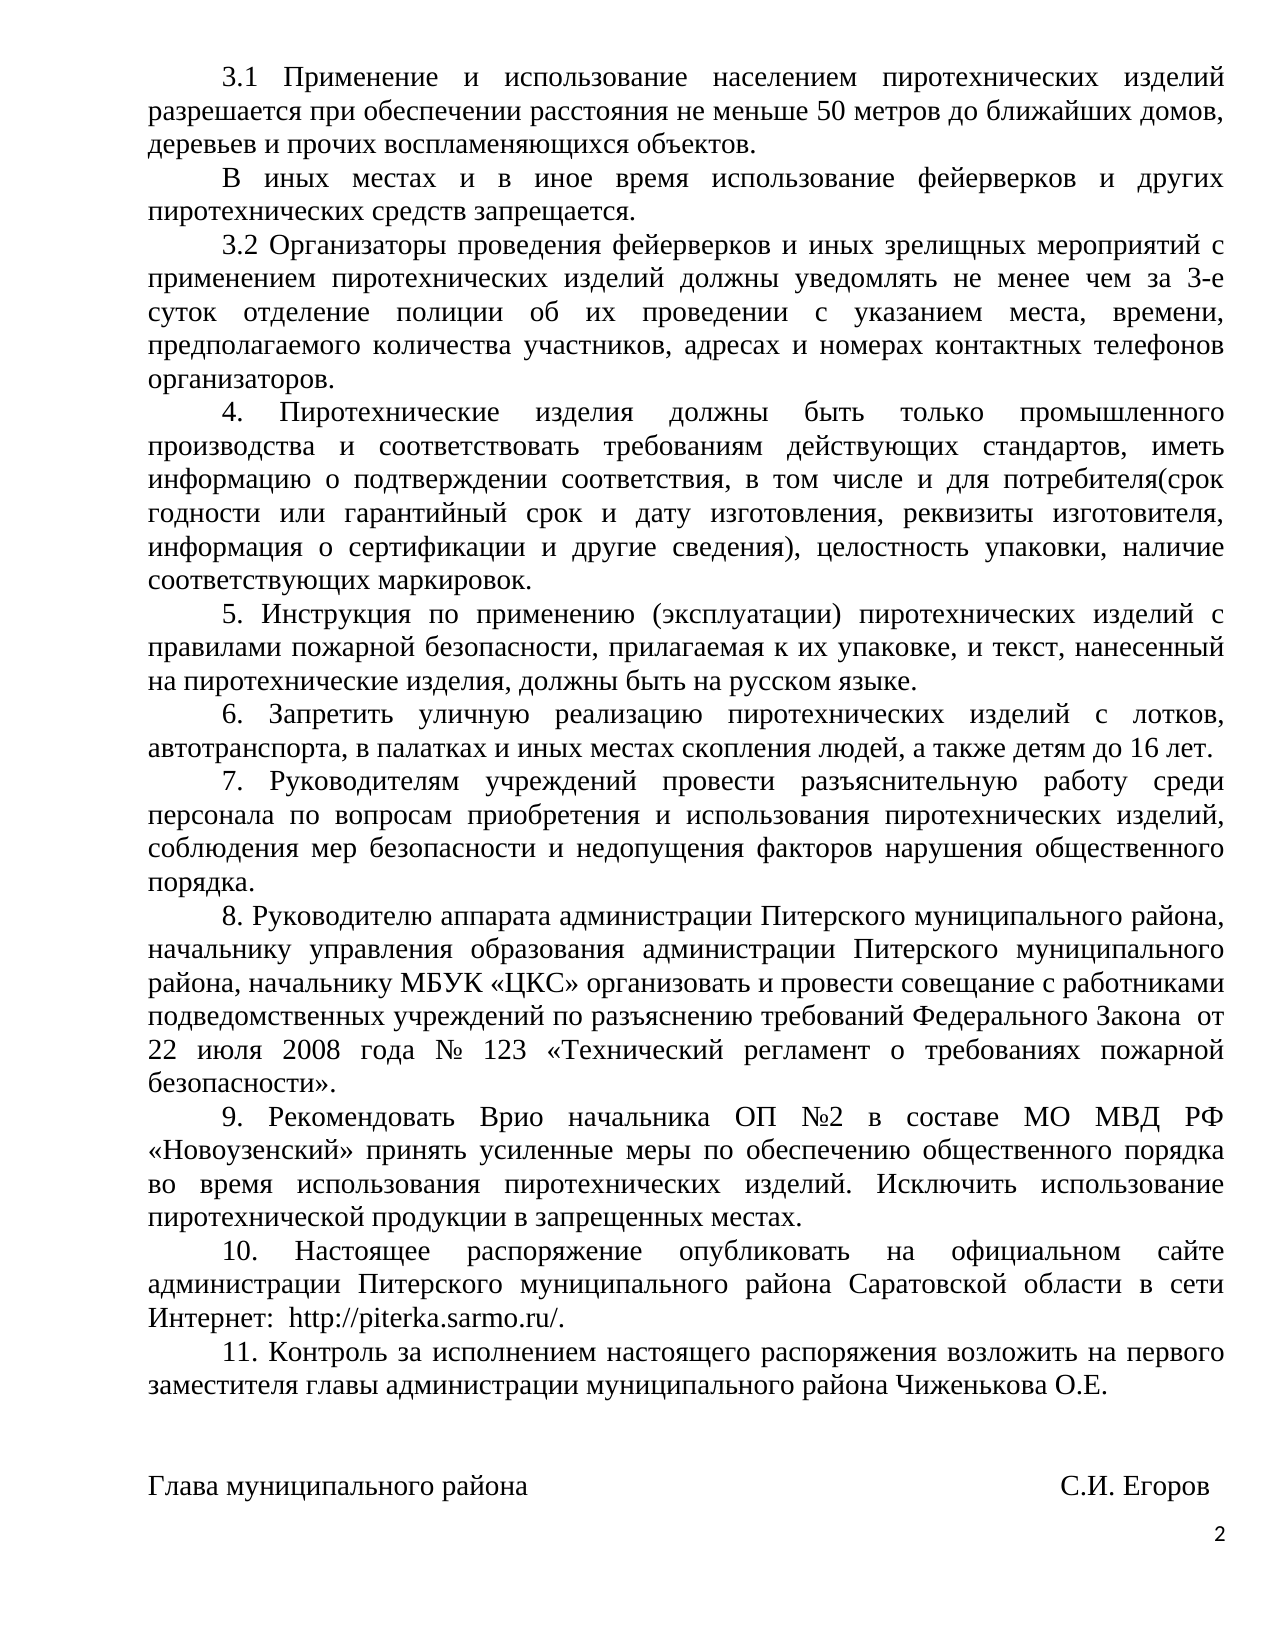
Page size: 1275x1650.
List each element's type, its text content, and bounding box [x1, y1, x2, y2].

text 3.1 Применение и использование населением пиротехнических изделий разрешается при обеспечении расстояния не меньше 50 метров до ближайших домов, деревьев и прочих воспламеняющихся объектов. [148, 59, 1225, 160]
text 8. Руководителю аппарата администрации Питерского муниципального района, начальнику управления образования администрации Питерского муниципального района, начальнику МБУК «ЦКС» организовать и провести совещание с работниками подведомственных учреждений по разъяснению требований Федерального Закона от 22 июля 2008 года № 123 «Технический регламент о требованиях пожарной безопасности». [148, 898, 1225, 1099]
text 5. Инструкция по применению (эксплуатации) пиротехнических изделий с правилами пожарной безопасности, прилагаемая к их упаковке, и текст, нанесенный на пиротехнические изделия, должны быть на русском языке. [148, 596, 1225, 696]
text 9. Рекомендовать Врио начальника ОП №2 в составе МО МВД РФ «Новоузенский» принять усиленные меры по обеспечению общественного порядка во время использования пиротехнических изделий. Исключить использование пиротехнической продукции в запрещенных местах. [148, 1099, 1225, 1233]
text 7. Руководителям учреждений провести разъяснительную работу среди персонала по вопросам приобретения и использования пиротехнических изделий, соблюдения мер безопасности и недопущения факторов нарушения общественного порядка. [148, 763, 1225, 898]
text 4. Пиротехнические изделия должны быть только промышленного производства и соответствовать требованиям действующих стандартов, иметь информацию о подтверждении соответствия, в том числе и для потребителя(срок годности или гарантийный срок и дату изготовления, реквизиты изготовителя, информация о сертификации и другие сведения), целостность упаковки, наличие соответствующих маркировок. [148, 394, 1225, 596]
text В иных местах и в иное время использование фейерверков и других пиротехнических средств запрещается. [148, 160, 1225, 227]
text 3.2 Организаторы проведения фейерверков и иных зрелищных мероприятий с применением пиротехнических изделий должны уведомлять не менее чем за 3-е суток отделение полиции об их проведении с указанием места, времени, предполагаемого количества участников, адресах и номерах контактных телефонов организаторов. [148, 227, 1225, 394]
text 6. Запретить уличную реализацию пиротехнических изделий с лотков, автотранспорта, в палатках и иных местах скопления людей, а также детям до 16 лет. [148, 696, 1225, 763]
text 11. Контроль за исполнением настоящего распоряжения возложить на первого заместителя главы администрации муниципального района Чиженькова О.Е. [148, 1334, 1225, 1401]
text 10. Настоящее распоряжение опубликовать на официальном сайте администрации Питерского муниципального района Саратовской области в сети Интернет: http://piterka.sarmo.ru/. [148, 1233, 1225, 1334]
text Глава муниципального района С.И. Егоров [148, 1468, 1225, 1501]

- _Description of the task_
Give back all entries exactly. No pictures belong in the copy.

- _Answer space_
Page size: 1275x1650.
List each element's type, its text content, and bounding box [x1, y1, x2, y2].

text 3.1 Применение и использование населением пиротехнических изделий разрешается при обеспечении расстояния не меньше 50 метров до ближайших домов, деревьев и прочих воспламеняющихся объектов. [148, 59, 1225, 160]
text 8. Руководителю аппарата администрации Питерского муниципального района, начальнику управления образования администрации Питерского муниципального района, начальнику МБУК «ЦКС» организовать и провести совещание с работниками подведомственных учреждений по разъяснению требований Федерального Закона от 22 июля 2008 года № 123 «Технический регламент о требованиях пожарной безопасности». [148, 898, 1225, 1099]
text 5. Инструкция по применению (эксплуатации) пиротехнических изделий с правилами пожарной безопасности, прилагаемая к их упаковке, и текст, нанесенный на пиротехнические изделия, должны быть на русском языке. [148, 596, 1225, 696]
text 9. Рекомендовать Врио начальника ОП №2 в составе МО МВД РФ «Новоузенский» принять усиленные меры по обеспечению общественного порядка во время использования пиротехнических изделий. Исключить использование пиротехнической продукции в запрещенных местах. [148, 1099, 1225, 1233]
text 7. Руководителям учреждений провести разъяснительную работу среди персонала по вопросам приобретения и использования пиротехнических изделий, соблюдения мер безопасности и недопущения факторов нарушения общественного порядка. [148, 763, 1225, 898]
text 4. Пиротехнические изделия должны быть только промышленного производства и соответствовать требованиям действующих стандартов, иметь информацию о подтверждении соответствия, в том числе и для потребителя(срок годности или гарантийный срок и дату изготовления, реквизиты изготовителя, информация о сертификации и другие сведения), целостность упаковки, наличие соответствующих маркировок. [148, 394, 1225, 596]
text В иных местах и в иное время использование фейерверков и других пиротехнических средств запрещается. [148, 160, 1225, 227]
text 3.2 Организаторы проведения фейерверков и иных зрелищных мероприятий с применением пиротехнических изделий должны уведомлять не менее чем за 3-е суток отделение полиции об их проведении с указанием места, времени, предполагаемого количества участников, адресах и номерах контактных телефонов организаторов. [148, 227, 1225, 394]
text 6. Запретить уличную реализацию пиротехнических изделий с лотков, автотранспорта, в палатках и иных местах скопления людей, а также детям до 16 лет. [148, 696, 1225, 763]
text 11. Контроль за исполнением настоящего распоряжения возложить на первого заместителя главы администрации муниципального района Чиженькова О.Е. [148, 1334, 1225, 1401]
text 10. Настоящее распоряжение опубликовать на официальном сайте администрации Питерского муниципального района Саратовской области в сети Интернет: http://piterka.sarmo.ru/. [148, 1233, 1225, 1334]
text Глава муниципального района С.И. Егоров [148, 1468, 1225, 1501]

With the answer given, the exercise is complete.